Termination for convenience clauses have drawn recent media attention given the Commonwealth’s recent decision to terminate the Future Submarine Program contract with the Naval Group.
As the name suggests, exercising a termination for convenience clause does not require the terminating party to prove any breach of obligation by the terminated party.
These clauses are common in contracts, especially in large procurement projects involving governments.
Despite the common nature of such clauses, there is limited guidance as to whether the terminated party must be compensated and the amount of compensation (if any) on a termination for convenience is also often unclear.
A poorly drafted termination for convenience clause has the potential to be unenforceable.
We take a look at the most recent commentary and judicial considerations and set out some matters that are relevant to the negotiation of a termination for convenience clauses.
Should the other party be compensated where a right to terminate for convenience has been exercised?

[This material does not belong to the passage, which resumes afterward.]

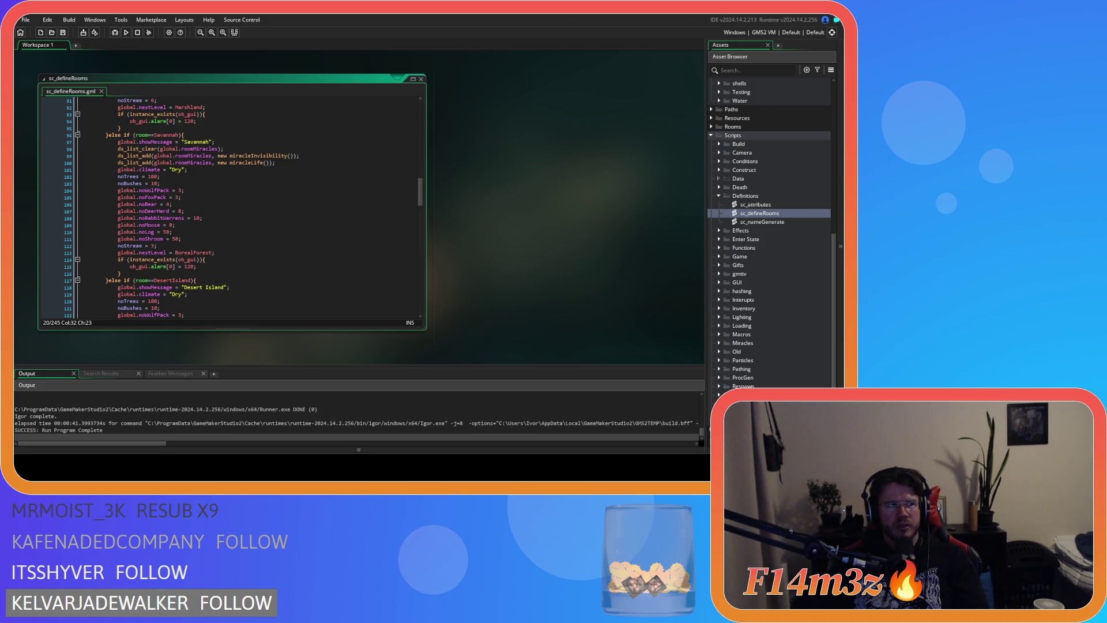
left_click(216, 210)
scroll(216, 209, "up", 20)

While parties are generally free to strike whatever bargain they choose, there are some limitations on the enforceability of contracts in circumstances where a contract contains a right to terminate for convenience.
Unfair contract terms
Particular caution should be taken when negotiating an exclusive right to terminate for convenience without compensation being payable where the unfair contracts regime applies.

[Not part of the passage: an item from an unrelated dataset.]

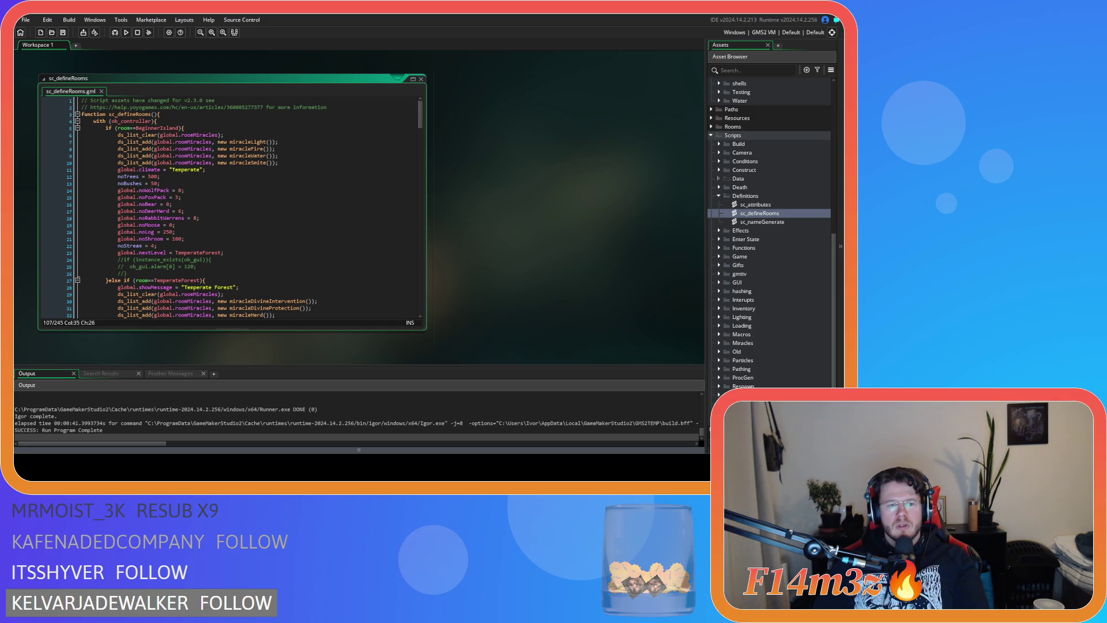
left_click(299, 246)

In ACCC v Servcorp Ltd, one party could terminate for convenience without paying compensation while the other party had no such rights at all. This gave rise to a significant imbalance in the parties’ rights and obligations and the clause was deemed to be an unfair contract term and was void.
Although the regime does not apply to all contracts, upcoming amendments will broaden the scope of the unfair contract term provisions and introduce civil penalties and further remedies.
There is a difference between an agreement that provides an obligation to compensate for work done up until termination, from an agreement that does not provide for any compensation at all.
To ensure formation and enforceability of a contract, obligations must be supported by ‘consideration’ (which usually takes the form of an obligation to pay money and provide products or services in return).
Courts in the United Kingdom have taken the view that a termination for convenience clause that does not provide compensation for losses (including loss of profit and overheads) “risk[s] being treated as … unenforceable as unconscionable.” However, the Australian Federal Court in Anderson Formrite Pty Ltd v Baulderstone Pty Ltd (No 7), held that a $1 termination fee ensured the contract was supported by consideration.
Consequently, inclusion of a termination payment obligation will help avoid a dispute as to whether an agreement containing a termination for convenience clause is void for a lack of consideration. In some circumstances, payment for work completed up to termination may be sufficient consideration.
The law in Australia is unsettled as to whether a duty of good faith can be implied into a contract. Some contracts expressly include such an obligation.
The duty of good faith can be relevant in the context of a termination for convenience.
The New South Wales Supreme Court has taken the view that a breach of the duty of good faith would be unlikely to occur where an entitlement to terminate for convenience is accompanied by an obligation to pay fair (as agreed between the parties) compensation.
Calculation of compensation
If it is agreed that compensation is to be payable in the event of termination for convenience, the next question is how that compensation is calculated.
There are many possibilities, including compensating the terminated party for one or more of the following:
- works completed up to termination, including works that have not been invoiced for;
- demobilisation costs;
- contribution to overheads and profit margin;
- compensation for lost profit; and
- compensation for a forward commitment or liability to third parties (including, for, example subcontractor break costs).
Ultimately, the commercial viability of the agreement will likely depend on whether the parties are prepared to accept the risk of potential termination without fault, and an entitlement to compensation may reduce the risk of loss.
However it is a balancing act, as the compensation should be proportionate to the potential benefits of being able to terminate for convenience. Therefore, parties should carefully consider the drafting of termination for convenience clauses to ensure they reflect the commercial bargain and are enforceable. Clarity as to the losses to be covered through the compensation mechanism is critical.
 The current regime applies to standard form contracts entered into or renewed on or after 12 November 2016, where:
(1) it is for the supply of goods or services or the sale or grant of an interest in land;
(2) at least one of the parties is a small business (employs less than 20 people, including casual employees employed on a regular and systematic basis); and
(3) the upfront price payable under the contract is no more than $300 000 or $1 million if the contract is for more than 12 months.
 Australian Competition and Consumer Commission (ACCC) v Servcorp Ltd  FCA 1044.
 Abbey Developments Limited v PP Brickwork Ltd  EWHC 1987 (TCC).
 Leighton v Arogen  NSWSC 1370.
This publication is introductory in nature. Its content is current at the date of publication. It does not constitute legal advice and should not be relied upon as such. You should always obtain legal advice based on your specific circumstances before taking any action relating to matters covered by this publication. Some information may have been obtained from external sources, and we cannot guarantee the accuracy or currency of any such information.